:: INSTRUCTION ::
Substitute "FACUA" for every occurrence of "OCU" in the items, and write the lines out again with nothing else changed. Omit the pictures from your answer.

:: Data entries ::
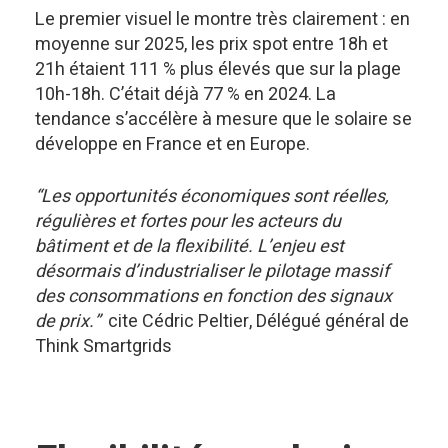
Le premier visuel le montre très clairement : en
moyenne sur 2025, les prix spot entre 18h et
21h étaient 111 % plus élevés que sur la plage
10h-18h. C’était déjà 77 % en 2024. La
tendance s’accélère à mesure que le solaire se
développe en France et en Europe.
“Les opportunités économiques sont réelles,
régulières et fortes pour les acteurs du
bâtiment et de la flexibilité. L’enjeu est
désormais d’industrialiser le pilotage massif
des consommations en fonction des signaux
de prix.”
cite Cédric Peltier, Délégué général de
Think Smartgrids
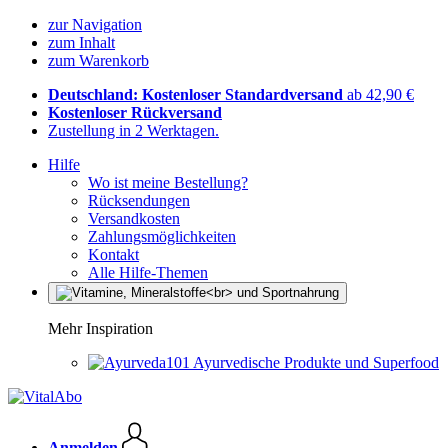
zur Navigation
zum Inhalt
zum Warenkorb
Deutschland: Kostenloser Standardversand
ab 42,90 €
Kostenloser Rückversand
Zustellung in 2 Werktagen.
Hilfe
Wo ist meine Bestellung?
Rücksendungen
Versandkosten
Zahlungsmöglichkeiten
Kontakt
Alle Hilfe-Themen
Mehr Inspiration
Ayurvedische Produkte und Superfood
Anmelden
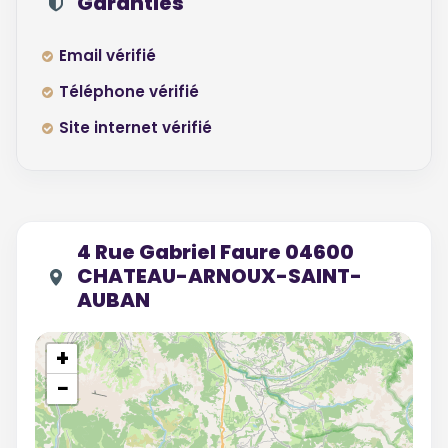
Garanties
Email vérifié
Téléphone vérifié
Site internet vérifié
4 Rue Gabriel Faure 04600
CHATEAU-ARNOUX-SAINT-
AUBAN
+
−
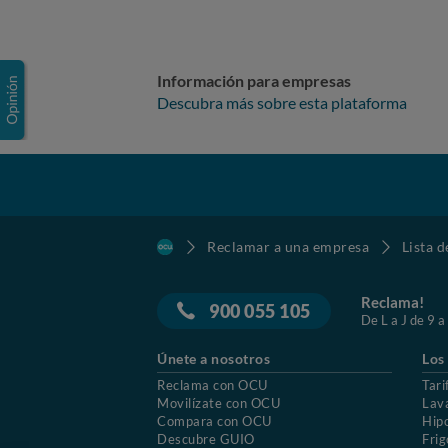
Información para empresas
Descubra más sobre esta plataforma
Reclamar a una empresa
Lista 
Reclama!
900 055 105
De L a J de 9 a
Únete a nosotros
Los
Reclama con OCU
Tari
Movilízate con OCU
Lav
Compara con OCU
Hip
Descubre GUIO
Frig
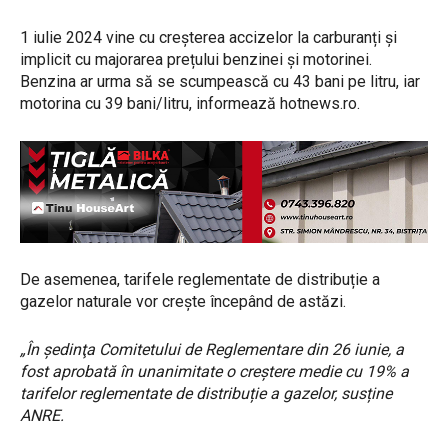
1 iulie 2024 vine cu creșterea accizelor la carburanți și
implicit cu majorarea prețului benzinei și motorinei.
Benzina ar urma să se scumpească cu 43 bani pe litru, iar
motorina cu 39 bani/litru, informează hotnews.ro.
De asemenea, tarifele reglementate de distribuție a
gazelor naturale vor crește începând de astăzi.
„În şedinţa Comitetului de Reglementare din 26 iunie, a
fost aprobată în unanimitate o creștere medie cu 19% a
tarifelor reglementate de distribuție a gazelor, susține
ANRE.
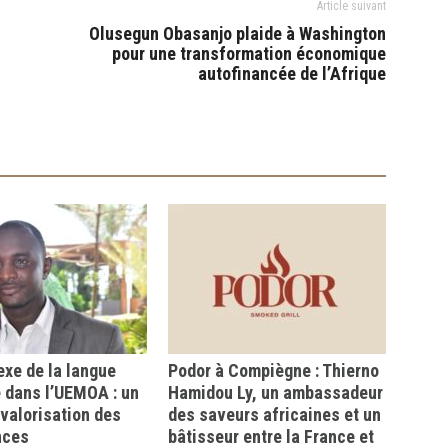
Article suivant
Olusegun Obasanjo plaide à Washington
pour une transformation économique
autofinancée de l’Afrique
xe de la langue
Podor à Compiègne : Thierno
 dans l’UEMOA : un
Hamidou Ly, un ambassadeur
a valorisation des
des saveurs africaines et un
nces
bâtisseur entre la France et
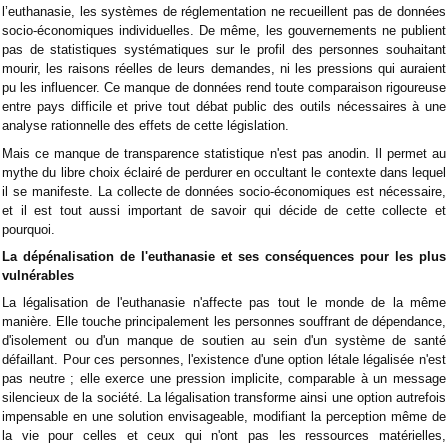
l’euthanasie, les systèmes de réglementation ne recueillent pas de données
socio-économiques individuelles. De même, les gouvernements ne publient
pas de statistiques systématiques sur le profil des personnes souhaitant
mourir, les raisons réelles de leurs demandes, ni les pressions qui auraient
pu les influencer. Ce manque de données rend toute comparaison rigoureuse
entre pays difficile et prive tout débat public des outils nécessaires à une
analyse rationnelle des effets de cette législation.
Mais ce manque de transparence statistique n'est pas anodin. Il permet au
mythe du libre choix éclairé de perdurer en occultant le contexte dans lequel
il se manifeste. La collecte de données socio-économiques est nécessaire,
et il est tout aussi important de savoir qui décide de cette collecte et
pourquoi.
La dépénalisation de l'euthanasie et ses conséquences pour les plus
vulnérables
La légalisation de l'euthanasie n'affecte pas tout le monde de la même
manière. Elle touche principalement les personnes souffrant de dépendance,
d'isolement ou d'un manque de soutien au sein d'un système de santé
défaillant. Pour ces personnes, l'existence d'une option létale légalisée n'est
pas neutre ; elle exerce une pression implicite, comparable à un message
silencieux de la société. La légalisation transforme ainsi une option autrefois
impensable en une solution envisageable, modifiant la perception même de
la vie pour celles et ceux qui n'ont pas les ressources matérielles,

:: RESPONSE BELOW ::
Le premier visuel le montre très clairement : en
moyenne sur 2025, les prix spot entre 18h et
21h étaient 111 % plus élevés que sur la plage
10h-18h. C’était déjà 77 % en 2024. La
tendance s’accélère à mesure que le solaire se
développe en France et en Europe.
“Les opportunités économiques sont réelles,
régulières et fortes pour les acteurs du
bâtiment et de la flexibilité. L’enjeu est
désormais d’industrialiser le pilotage massif
des consommations en fonction des signaux
de prix.”
cite Cédric Peltier, Délégué général de
Think Smartgrids
zur Navigation
zum Inhalt
zum Warenkorb
Deutschland: Kostenloser Standardversand
ab 42,90 €
Kostenloser Rückversand
Zustellung in 2 Werktagen.
Hilfe
Wo ist meine Bestellung?
Rücksendungen
Versandkosten
Zahlungsmöglichkeiten
Kontakt
Alle Hilfe-Themen
Mehr Inspiration
Ayurvedische Produkte und Superfood
Anmelden
Garanties
Email vérifié
Téléphone vérifié
Site internet vérifié
4 Rue Gabriel Faure 04600
CHATEAU-ARNOUX-SAINT-
AUBAN
+
−
Información para empresas
Descubra más sobre esta plataforma
Reclamar a una empresa
Lista 
Reclama!
900 055 105
De L a J de 9 a
Únete a nosotros
Los
Reclama con FACUA
Tari
Movilízate con FACUA
Lav
Compara con FACUA
Hip
Descubre GUIO
Frig
1 iulie 2024 vine cu creșterea accizelor la carburanți și
implicit cu majorarea prețului benzinei și motorinei.
Benzina ar urma să se scumpească cu 43 bani pe litru, iar
motorina cu 39 bani/litru, informează hotnews.ro.
De asemenea, tarifele reglementate de distribuție a
gazelor naturale vor crește începând de astăzi.
„În şedinţa Comitetului de Reglementare din 26 iunie, a
fost aprobată în unanimitate o creștere medie cu 19% a
tarifelor reglementate de distribuție a gazelor, susține
ANRE.
Article suivant
Olusegun Obasanjo plaide à Washington
pour une transformation économique
autofinancée de l’Afrique
xe de la langue
Podor à Compiègne : Thierno
 dans l’UEMOA : un
Hamidou Ly, un ambassadeur
a valorisation des
des saveurs africaines et un
nces
bâtisseur entre la France et
l’euthanasie, les systèmes de réglementation ne recueillent pas de données
socio-économiques individuelles. De même, les gouvernements ne publient
pas de statistiques systématiques sur le profil des personnes souhaitant
mourir, les raisons réelles de leurs demandes, ni les pressions qui auraient
pu les influencer. Ce manque de données rend toute comparaison rigoureuse
entre pays difficile et prive tout débat public des outils nécessaires à une
analyse rationnelle des effets de cette législation.
Mais ce manque de transparence statistique n'est pas anodin. Il permet au
mythe du libre choix éclairé de perdurer en occultant le contexte dans lequel
il se manifeste. La collecte de données socio-économiques est nécessaire,
et il est tout aussi important de savoir qui décide de cette collecte et
pourquoi.
La dépénalisation de l'euthanasie et ses conséquences pour les plus
vulnérables
La légalisation de l'euthanasie n'affecte pas tout le monde de la même
manière. Elle touche principalement les personnes souffrant de dépendance,
d'isolement ou d'un manque de soutien au sein d'un système de santé
défaillant. Pour ces personnes, l'existence d'une option létale légalisée n'est
pas neutre ; elle exerce une pression implicite, comparable à un message
silencieux de la société. La légalisation transforme ainsi une option autrefois
impensable en une solution envisageable, modifiant la perception même de
la vie pour celles et ceux qui n'ont pas les ressources matérielles,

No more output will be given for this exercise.